La tarde del 16 de agosto de 1936, Lorca fue detenido en casa de los
Rosales por Ramón Ruiz Alonso, un ex diputado de la CEDA, derechista
fanático, que sentía un profundo odio por Fernando de los Ríos y por
el poeta mismo. Según Ian Gibson, biógrafo de Federico, se sabe que
esta detención “fue una operación de envergadura. Se rodeó de
guardias y policías la manzana donde estaba ubicada la casa de los
Rosales, y hasta se apostaron hombres armados en los tejados
colindantes para impedir que por aquella vía tan inverosímil pudiera
escaparse la víctima [Federico García Lorca, vol. II, p. 469]

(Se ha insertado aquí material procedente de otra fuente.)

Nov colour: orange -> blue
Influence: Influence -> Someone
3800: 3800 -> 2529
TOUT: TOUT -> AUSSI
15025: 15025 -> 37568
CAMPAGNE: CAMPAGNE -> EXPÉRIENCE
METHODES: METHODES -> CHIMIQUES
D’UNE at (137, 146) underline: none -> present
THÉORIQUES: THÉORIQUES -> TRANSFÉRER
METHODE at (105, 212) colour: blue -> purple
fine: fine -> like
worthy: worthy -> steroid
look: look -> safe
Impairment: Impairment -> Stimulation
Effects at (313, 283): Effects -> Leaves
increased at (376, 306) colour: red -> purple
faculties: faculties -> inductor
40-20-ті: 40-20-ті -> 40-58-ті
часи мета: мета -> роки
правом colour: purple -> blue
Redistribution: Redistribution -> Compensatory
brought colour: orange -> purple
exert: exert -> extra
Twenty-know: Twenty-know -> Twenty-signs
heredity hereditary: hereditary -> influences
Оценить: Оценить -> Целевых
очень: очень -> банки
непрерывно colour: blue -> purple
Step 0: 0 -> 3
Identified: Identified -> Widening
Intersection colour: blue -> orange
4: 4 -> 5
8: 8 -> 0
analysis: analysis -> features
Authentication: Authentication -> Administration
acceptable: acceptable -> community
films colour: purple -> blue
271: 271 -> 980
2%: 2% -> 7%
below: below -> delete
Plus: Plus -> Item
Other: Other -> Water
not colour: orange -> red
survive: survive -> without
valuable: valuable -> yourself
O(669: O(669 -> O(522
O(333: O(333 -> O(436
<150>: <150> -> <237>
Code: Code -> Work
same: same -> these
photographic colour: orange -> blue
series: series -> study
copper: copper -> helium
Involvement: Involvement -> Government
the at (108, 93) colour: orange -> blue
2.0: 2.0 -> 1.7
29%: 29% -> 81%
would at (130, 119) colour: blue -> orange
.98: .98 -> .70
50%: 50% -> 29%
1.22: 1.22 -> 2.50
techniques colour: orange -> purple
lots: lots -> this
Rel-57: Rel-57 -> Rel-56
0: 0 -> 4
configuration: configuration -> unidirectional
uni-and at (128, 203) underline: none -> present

Lorca fue trasladado al Gobierno Civil de Granada, donde quedó bajo
la custodia del gobernador, el comandante José Valdés Guzmán. Entre
los cargos contra el poeta –según una supuesta denuncia, hoy perdida
y firmada por Ruiz Alonso– figuraban el “ser espía de los rusos,
estar en contacto con éstos por radio, haber sido secretario de
Fernando de los Ríos y ser homosexual [Federico García Lorca, vol.
II, p. 476]. Fueron infructuosos los varios intentos de salvar al
poeta por parte de los Rosales y, más tarde, por Manuel de Falla.
Según Gibson, “hay indicios de que, antes de dar la orden de matar a
Lorca, Valdés se puso en contacto con el general Queipo de Llano,
jefe supremo de los sublevados de Andalucía”.
Sea como fuere, el poeta fue llevado al pueblo de Víznar junto con
otros detenidos. Después de pasar la noche en una cárcel
improvisada, lo trasladaron en un camión hasta un lugar en la
carretera entre Víznar y Alfacar, donde lo fusilaron antes del
amanecer.
Aunque no se ha podido fijar con certeza la fecha de su muerte,
Gibson supone que ocurrió en la madrugada del 18 de agosto de 1936.
En documentos oficiales expedidos en Granada puede leerse que
Federico García Lorca “falleció en el mes de agosto de 1936 a
consecuencia de heridas producidas por hecho de guerra”.